━━━━━ RECORDED DATA
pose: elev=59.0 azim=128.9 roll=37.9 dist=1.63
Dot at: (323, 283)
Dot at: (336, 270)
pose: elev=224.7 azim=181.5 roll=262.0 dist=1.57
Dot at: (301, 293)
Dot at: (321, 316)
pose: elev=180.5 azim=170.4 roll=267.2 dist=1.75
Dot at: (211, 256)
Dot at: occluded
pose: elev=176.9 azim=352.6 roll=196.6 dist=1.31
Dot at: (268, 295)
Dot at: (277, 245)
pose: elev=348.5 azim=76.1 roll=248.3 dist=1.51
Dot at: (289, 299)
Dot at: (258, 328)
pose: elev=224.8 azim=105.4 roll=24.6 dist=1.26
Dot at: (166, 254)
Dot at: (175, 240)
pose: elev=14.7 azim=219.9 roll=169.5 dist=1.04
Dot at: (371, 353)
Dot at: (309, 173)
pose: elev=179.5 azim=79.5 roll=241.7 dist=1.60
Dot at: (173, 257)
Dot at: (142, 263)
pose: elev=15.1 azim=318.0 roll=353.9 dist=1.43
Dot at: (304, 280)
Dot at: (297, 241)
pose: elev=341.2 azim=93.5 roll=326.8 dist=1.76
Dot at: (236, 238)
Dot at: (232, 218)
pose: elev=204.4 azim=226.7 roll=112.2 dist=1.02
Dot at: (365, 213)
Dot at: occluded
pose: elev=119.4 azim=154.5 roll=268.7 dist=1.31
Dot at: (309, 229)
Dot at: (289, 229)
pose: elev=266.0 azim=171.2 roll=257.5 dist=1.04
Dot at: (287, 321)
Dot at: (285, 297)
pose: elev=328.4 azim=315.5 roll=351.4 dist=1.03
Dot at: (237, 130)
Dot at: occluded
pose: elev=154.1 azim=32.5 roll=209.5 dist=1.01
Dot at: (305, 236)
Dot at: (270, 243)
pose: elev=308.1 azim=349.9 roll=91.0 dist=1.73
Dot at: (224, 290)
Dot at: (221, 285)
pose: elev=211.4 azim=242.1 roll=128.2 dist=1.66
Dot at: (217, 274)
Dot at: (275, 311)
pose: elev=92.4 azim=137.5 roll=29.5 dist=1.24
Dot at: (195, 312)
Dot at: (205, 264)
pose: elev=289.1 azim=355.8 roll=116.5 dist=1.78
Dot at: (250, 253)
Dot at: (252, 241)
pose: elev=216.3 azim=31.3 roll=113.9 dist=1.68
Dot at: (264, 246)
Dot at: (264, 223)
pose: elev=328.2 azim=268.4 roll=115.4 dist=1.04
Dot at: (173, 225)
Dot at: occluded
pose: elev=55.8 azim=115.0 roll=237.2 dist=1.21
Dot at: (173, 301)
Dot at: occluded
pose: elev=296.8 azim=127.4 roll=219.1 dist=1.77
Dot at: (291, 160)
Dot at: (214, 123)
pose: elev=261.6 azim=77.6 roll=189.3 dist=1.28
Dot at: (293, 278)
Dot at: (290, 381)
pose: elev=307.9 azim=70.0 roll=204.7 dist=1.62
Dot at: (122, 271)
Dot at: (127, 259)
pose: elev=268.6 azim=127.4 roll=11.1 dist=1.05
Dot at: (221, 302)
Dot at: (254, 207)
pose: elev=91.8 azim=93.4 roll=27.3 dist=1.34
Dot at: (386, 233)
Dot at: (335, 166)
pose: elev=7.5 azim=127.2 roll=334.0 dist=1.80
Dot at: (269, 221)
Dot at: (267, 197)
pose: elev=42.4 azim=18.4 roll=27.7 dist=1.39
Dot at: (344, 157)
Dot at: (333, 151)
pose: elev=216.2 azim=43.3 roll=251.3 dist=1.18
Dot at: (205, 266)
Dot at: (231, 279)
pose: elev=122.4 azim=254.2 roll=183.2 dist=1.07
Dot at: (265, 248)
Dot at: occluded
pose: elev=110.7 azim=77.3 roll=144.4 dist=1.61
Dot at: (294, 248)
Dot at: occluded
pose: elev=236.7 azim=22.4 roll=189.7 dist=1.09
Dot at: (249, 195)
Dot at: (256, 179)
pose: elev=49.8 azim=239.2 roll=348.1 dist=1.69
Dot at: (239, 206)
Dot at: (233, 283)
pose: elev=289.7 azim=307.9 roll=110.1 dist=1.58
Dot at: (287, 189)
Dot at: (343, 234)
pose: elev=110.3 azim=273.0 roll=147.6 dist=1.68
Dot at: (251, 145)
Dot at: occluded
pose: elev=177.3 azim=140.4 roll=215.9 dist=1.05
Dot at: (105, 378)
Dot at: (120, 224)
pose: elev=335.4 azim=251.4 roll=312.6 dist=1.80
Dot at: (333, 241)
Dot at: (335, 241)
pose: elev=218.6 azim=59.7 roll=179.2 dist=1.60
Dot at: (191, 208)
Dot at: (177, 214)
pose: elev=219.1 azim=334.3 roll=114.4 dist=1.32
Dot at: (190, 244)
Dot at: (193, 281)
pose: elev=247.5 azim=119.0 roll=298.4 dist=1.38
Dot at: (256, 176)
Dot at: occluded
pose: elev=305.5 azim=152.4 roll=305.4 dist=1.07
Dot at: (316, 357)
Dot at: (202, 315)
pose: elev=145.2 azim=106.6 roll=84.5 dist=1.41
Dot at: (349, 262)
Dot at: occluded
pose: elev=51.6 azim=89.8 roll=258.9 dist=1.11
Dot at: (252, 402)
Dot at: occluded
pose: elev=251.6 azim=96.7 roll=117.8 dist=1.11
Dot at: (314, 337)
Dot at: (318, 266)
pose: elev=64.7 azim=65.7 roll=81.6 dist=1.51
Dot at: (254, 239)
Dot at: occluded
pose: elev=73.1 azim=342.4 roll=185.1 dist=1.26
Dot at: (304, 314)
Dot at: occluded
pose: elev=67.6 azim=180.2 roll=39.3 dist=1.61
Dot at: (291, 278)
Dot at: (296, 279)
━━━━━━━━━━
### OBJECTIVE
Write out all the records again with "elev" renamed to "elevation" everywhere it appears, changing nothing else.

### FULL ANSWER
pose: elevation=59.0 azim=128.9 roll=37.9 dist=1.63
Dot at: (323, 283)
Dot at: (336, 270)
pose: elevation=224.7 azim=181.5 roll=262.0 dist=1.57
Dot at: (301, 293)
Dot at: (321, 316)
pose: elevation=180.5 azim=170.4 roll=267.2 dist=1.75
Dot at: (211, 256)
Dot at: occluded
pose: elevation=176.9 azim=352.6 roll=196.6 dist=1.31
Dot at: (268, 295)
Dot at: (277, 245)
pose: elevation=348.5 azim=76.1 roll=248.3 dist=1.51
Dot at: (289, 299)
Dot at: (258, 328)
pose: elevation=224.8 azim=105.4 roll=24.6 dist=1.26
Dot at: (166, 254)
Dot at: (175, 240)
pose: elevation=14.7 azim=219.9 roll=169.5 dist=1.04
Dot at: (371, 353)
Dot at: (309, 173)
pose: elevation=179.5 azim=79.5 roll=241.7 dist=1.60
Dot at: (173, 257)
Dot at: (142, 263)
pose: elevation=15.1 azim=318.0 roll=353.9 dist=1.43
Dot at: (304, 280)
Dot at: (297, 241)
pose: elevation=341.2 azim=93.5 roll=326.8 dist=1.76
Dot at: (236, 238)
Dot at: (232, 218)
pose: elevation=204.4 azim=226.7 roll=112.2 dist=1.02
Dot at: (365, 213)
Dot at: occluded
pose: elevation=119.4 azim=154.5 roll=268.7 dist=1.31
Dot at: (309, 229)
Dot at: (289, 229)
pose: elevation=266.0 azim=171.2 roll=257.5 dist=1.04
Dot at: (287, 321)
Dot at: (285, 297)
pose: elevation=328.4 azim=315.5 roll=351.4 dist=1.03
Dot at: (237, 130)
Dot at: occluded
pose: elevation=154.1 azim=32.5 roll=209.5 dist=1.01
Dot at: (305, 236)
Dot at: (270, 243)
pose: elevation=308.1 azim=349.9 roll=91.0 dist=1.73
Dot at: (224, 290)
Dot at: (221, 285)
pose: elevation=211.4 azim=242.1 roll=128.2 dist=1.66
Dot at: (217, 274)
Dot at: (275, 311)
pose: elevation=92.4 azim=137.5 roll=29.5 dist=1.24
Dot at: (195, 312)
Dot at: (205, 264)
pose: elevation=289.1 azim=355.8 roll=116.5 dist=1.78
Dot at: (250, 253)
Dot at: (252, 241)
pose: elevation=216.3 azim=31.3 roll=113.9 dist=1.68
Dot at: (264, 246)
Dot at: (264, 223)
pose: elevation=328.2 azim=268.4 roll=115.4 dist=1.04
Dot at: (173, 225)
Dot at: occluded
pose: elevation=55.8 azim=115.0 roll=237.2 dist=1.21
Dot at: (173, 301)
Dot at: occluded
pose: elevation=296.8 azim=127.4 roll=219.1 dist=1.77
Dot at: (291, 160)
Dot at: (214, 123)
pose: elevation=261.6 azim=77.6 roll=189.3 dist=1.28
Dot at: (293, 278)
Dot at: (290, 381)
pose: elevation=307.9 azim=70.0 roll=204.7 dist=1.62
Dot at: (122, 271)
Dot at: (127, 259)
pose: elevation=268.6 azim=127.4 roll=11.1 dist=1.05
Dot at: (221, 302)
Dot at: (254, 207)
pose: elevation=91.8 azim=93.4 roll=27.3 dist=1.34
Dot at: (386, 233)
Dot at: (335, 166)
pose: elevation=7.5 azim=127.2 roll=334.0 dist=1.80
Dot at: (269, 221)
Dot at: (267, 197)
pose: elevation=42.4 azim=18.4 roll=27.7 dist=1.39
Dot at: (344, 157)
Dot at: (333, 151)
pose: elevation=216.2 azim=43.3 roll=251.3 dist=1.18
Dot at: (205, 266)
Dot at: (231, 279)
pose: elevation=122.4 azim=254.2 roll=183.2 dist=1.07
Dot at: (265, 248)
Dot at: occluded
pose: elevation=110.7 azim=77.3 roll=144.4 dist=1.61
Dot at: (294, 248)
Dot at: occluded
pose: elevation=236.7 azim=22.4 roll=189.7 dist=1.09
Dot at: (249, 195)
Dot at: (256, 179)
pose: elevation=49.8 azim=239.2 roll=348.1 dist=1.69
Dot at: (239, 206)
Dot at: (233, 283)
pose: elevation=289.7 azim=307.9 roll=110.1 dist=1.58
Dot at: (287, 189)
Dot at: (343, 234)
pose: elevation=110.3 azim=273.0 roll=147.6 dist=1.68
Dot at: (251, 145)
Dot at: occluded
pose: elevation=177.3 azim=140.4 roll=215.9 dist=1.05
Dot at: (105, 378)
Dot at: (120, 224)
pose: elevation=335.4 azim=251.4 roll=312.6 dist=1.80
Dot at: (333, 241)
Dot at: (335, 241)
pose: elevation=218.6 azim=59.7 roll=179.2 dist=1.60
Dot at: (191, 208)
Dot at: (177, 214)
pose: elevation=219.1 azim=334.3 roll=114.4 dist=1.32
Dot at: (190, 244)
Dot at: (193, 281)
pose: elevation=247.5 azim=119.0 roll=298.4 dist=1.38
Dot at: (256, 176)
Dot at: occluded
pose: elevation=305.5 azim=152.4 roll=305.4 dist=1.07
Dot at: (316, 357)
Dot at: (202, 315)
pose: elevation=145.2 azim=106.6 roll=84.5 dist=1.41
Dot at: (349, 262)
Dot at: occluded
pose: elevation=51.6 azim=89.8 roll=258.9 dist=1.11
Dot at: (252, 402)
Dot at: occluded
pose: elevation=251.6 azim=96.7 roll=117.8 dist=1.11
Dot at: (314, 337)
Dot at: (318, 266)
pose: elevation=64.7 azim=65.7 roll=81.6 dist=1.51
Dot at: (254, 239)
Dot at: occluded
pose: elevation=73.1 azim=342.4 roll=185.1 dist=1.26
Dot at: (304, 314)
Dot at: occluded
pose: elevation=67.6 azim=180.2 roll=39.3 dist=1.61
Dot at: (291, 278)
Dot at: (296, 279)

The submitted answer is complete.